Evet burada yazdığım gibi herşeyi ikişer defa soruyordum.İlk cevapları tatmin etmiyordu. ama bu sağlıkçıların hepsi çok temkinli anacım. Soruyu hep aynı cümleyle cevaplıyorlar. Ayşe beni rahatlatt mı uyuttu mu şu an bile şüpheliyim, bilmiyorum. Kafam o kadar güzel ki orada bacaklarımı kesip yanıma koysalar umrumda olmazdı. Bizim Ali Bey(Anestesi Uzmanı) 8 birayı 16 mı yaptı nedir? Bu sırada ben beni diktiklerini bilerek ama umursmayarak kafamı sola çevirdiğimde gördüğüm saate gözümü dikerek bekledim 09:30 da bebeğim dünyaya gelmişti. 10:00 dan sonrada benim dikişim bitmişti sanırım. Ya da daha kısa sürdü. Kahretsin bunların hepsi biraz bulanık. Ama doğumla ve bebekle ilgili en rahat zamanlarım ameliyathanede geçirdiğim zamanlarımmış. Odaya çıkıpta 1-2 saat sonra ağrılarım başladığında aylardır beklediğim ve hazırlandığım tüm güzel seramoni yavaş yavaş bir cehenneme dönüştü. Hemşirlerden kaç tane ağrı kesici yapmalarını istediğimi hatırlamıyorum.Ve tabi bebeğin emzirme seramonisi de hüsran.  Zaten bebişim 4.150 kg dünyaya geldiği için hypoglisemiden şüphlenerek mama ve şekerli su verip bir dizi test yaptılar. Neyseki birşey çıkmadı. Bu arada biz de bütün gün emzirme savaşı verdik ama emzirmedikçe hemşirelerden mama takviyesi istedik, aç kalmasın diye. Deniz Lal'in beslenmesiyle ilgili hala kafam karışık. Sütüm 8. gün azıcık gelmeye başladı ve hala yetersiz. Ama o artık beni şarıl şarıl süt geliyormuş gibi emiyor. Bir mama bir meme veriyorum sırayla. beslenme konusu ayrı bir yazı olur hiç dalmak istemiyorum bu konuya.
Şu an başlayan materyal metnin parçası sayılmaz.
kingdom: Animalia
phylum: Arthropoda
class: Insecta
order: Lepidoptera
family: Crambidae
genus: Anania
İşte böylece Deniz Lal doğdu. O gün, gelsin dostlar gitsin dostlar derken akşam oldu. Eve gelişimiz ve sonrası başka yazıda artık. Bebecik ne zaman izin verirse...




Tekrar Merhaba. Yukardaki yazıyı yazalı neredeyse 1 ay oldu ama düzeltip yayınlamam biraz zaman aldı. Bebekli hayat... malum... Deniz Lal 5 gün sonra 2 aylık olacak ve  maceralarımız devam edecek :))

10 Eylül 2012 Pazartesi

Büyük Gün 12 Eylül 2012 Çarşamba. Deniz Lal'in Leyleği inişe geçti.

Evet artık doğum çok ama çok yakın. Hatta nedeyse son 24 saatin içinde olduğumu yazacağım. 12.09.2012 bizim için bir milat olacak. Tek temennim her şeyin yolunda gitmesi. Bir ay kadar bir süredir son derece heyecanlı bir bekleyiş içerisindeydim. Yüzdük yüzdük kuyruğuna geldik ama sanırım doğurmak istemiyorum. Minik meleğim içimdeyken, ben onunla başbaşayken hayat güzel, çok güzel...Ama çıkmak zorunda biliyorum. Bir o kadar da korkuyorum. Umarım çarşamba sabahı çok panik olmam. Umarım her şey yolunda gider.

İşte benden bu kadar bugün :))

16 Ağustos 2012 Perşembe

Bebek Saç Bandı



Dün göstermiş olduğum masadaki dağınıklıktan çıkan ilk şey bebişime saç bandı oldu. Büyük ihtimalle o masadan çıkan herşey bebişim için olacak.

Beyaz saç bandını hafta sonu alışveriş yaptığımız bebek mağazasından hediye ettiler. (Mağazadaki saç bantlarını beğenmeyip resimde görünen çiçekli tokaya sarılıp ''bundan saç bandı yapayım'' dediğim için sanırım)

Yapımı çok basit.

Aşamalarıyla şöyle;

Beyaz saç bandındaki sıkıcı kırmızı kurdela sökülür ve yerine pembe çiçek dikilir.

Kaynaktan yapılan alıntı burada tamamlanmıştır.